FORT MEADE, Md. - A key prosecution witness told a military judge Tuesday that an emotionally distraught Army Pfc. Bradley Manning confessed to him in encrypted Internet chats to pilfering a vast trove of U.S. military and diplomatic secrets and passing them to the WikiLeaks website.

FORT MEADE, Md. - A key prosecution witness told a military judge Tuesday that an emotionally distraught Army Pfc. Bradley Manning confessed to him in encrypted Internet chats to pilfering a vast trove of U.S. military and diplomatic secrets and passing them to the WikiLeaks website.

The witness, Adrian Lamo, said he was so alarmed by his online conversations with Bradass87, Manning's Internet moniker, over five days in May 2010 that he felt compelled to alert law enforcement, prompting Manning's arrest several days later.

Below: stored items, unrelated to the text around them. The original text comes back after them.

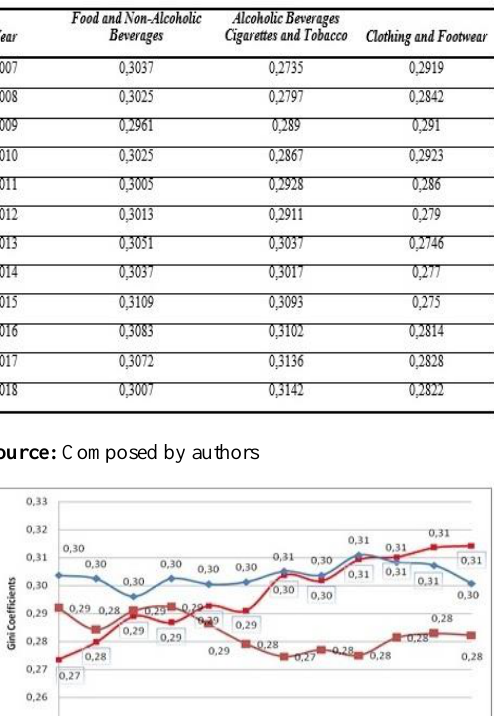
Table 1: Gini Coefficients of Expenditure Categories for Food and Non-Alcoholic Beverages, Alcoholic Beverages, Cigarettes and Tobacco and Clothing and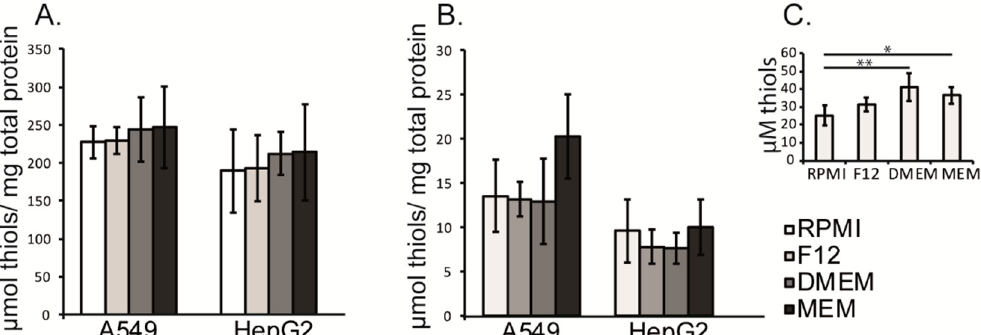
Figure 3. Intracellular and extracellular thiol content. The 5,5’-Dithiobis-(2-Nitrobenzoic Acid (DTNB) assay was used to measure the thiol concentration; ( A ) total intracellular thiols. ( B ) Extracellular thiols measured 5 h after the addition of fresh media. ( C ) Baseline thiol content measured in fresh media. Data is presented as mean +/ − standard deviation. Statistical analysis was performed by using the Kruskall–Wallis test ( n =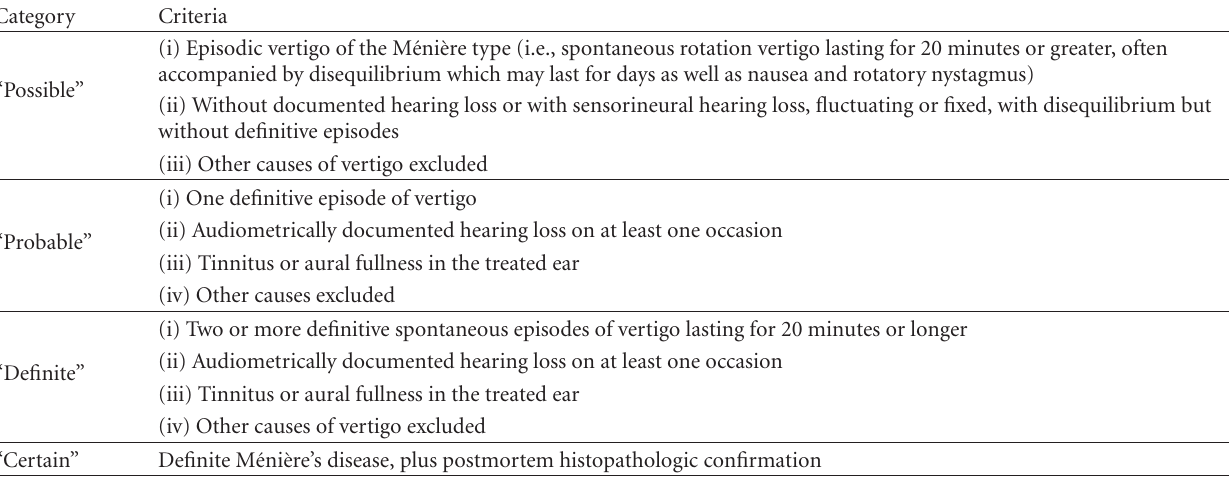
Table 1: The 1995 AAO-HNS criteria for the diagnosis of M´eni`ere’s disease (adapted from [4, page 182]).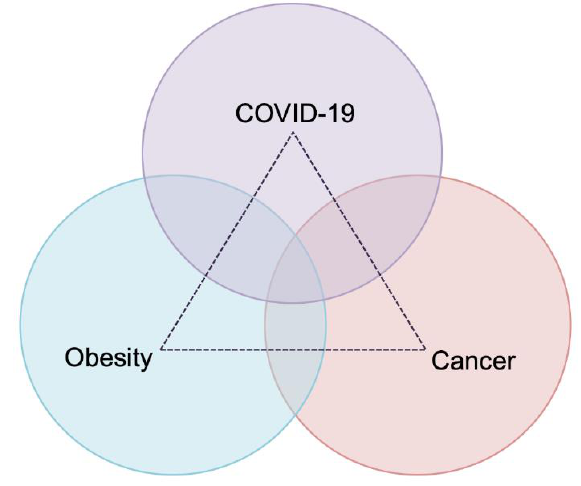
Figure 1. The triangle of pandemic doom.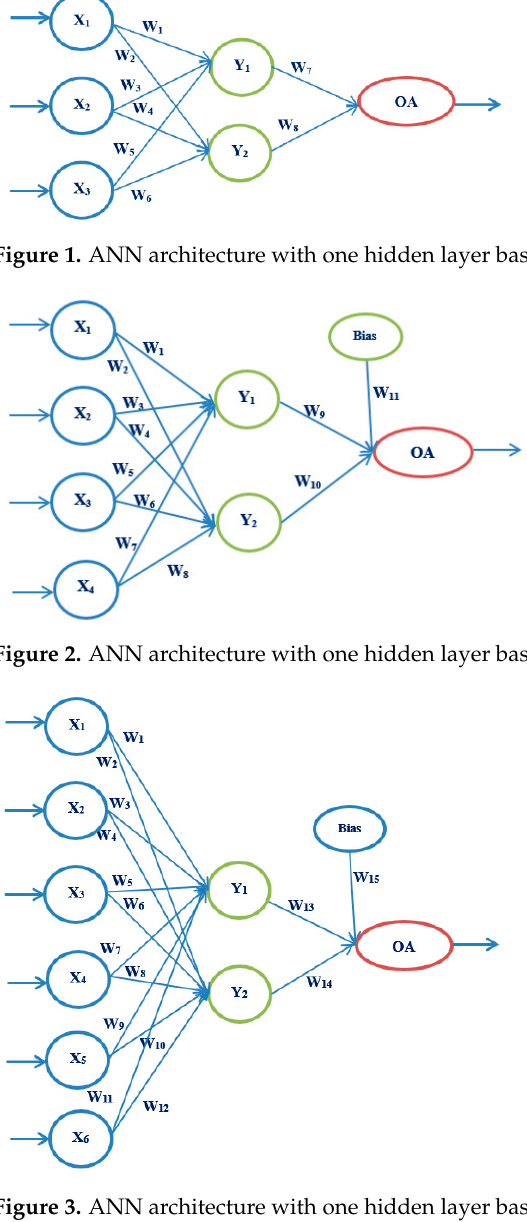
Figure 3. ANN architecture with one hidden layer based on OA16 (ANN-OA16).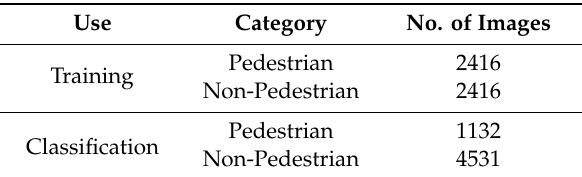
Table 1. Dataset for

"This person was admitting to acts so egregious that it required that response," said Lamo, who confessed in 2004 to illegal computer hacking and was sentenced to 2 1/2 years' probation.

The digital record of those online chats is crucial to the prosecution's case that Manning, an Army intelligence analyst, illegally downloaded more than half a million classified files and other material from a military computer network in a massive breach of national security.

Lamo testified for 75 minutes on the fifth day of a military court hearing to determine if Manning should face a full court-martial. Prosecutors rested their case after Lamo stepped down.

Defense attorneys will start calling witnesses Wednesday. Manning faces 22 criminal charges, including aiding the enemy and violating the Espionage Act. If convicted, he could be sentenced to life in prison. He has pleaded not guilty.

The case against Manning hangs, in large part, on digital files, e-mails, and chats that prosecutors say they recovered from his personal computer and other devices after he was arrested May 29, 2010, at an Army base in Iraq. But Lamo's testimony was perhaps the most damaging evidence to emerge so far.

Lamo said he met Manning in the digital world after the intelligence analyst sent him an e-mail introducing himself. Lamo suggested they chat over AOL Instant Messenger using encryption software called OTR to communicate, he said, and they were in contact from May 21 to May 26, 2010.

Lamo later became an unpaid confidential informant for Army criminal investigators.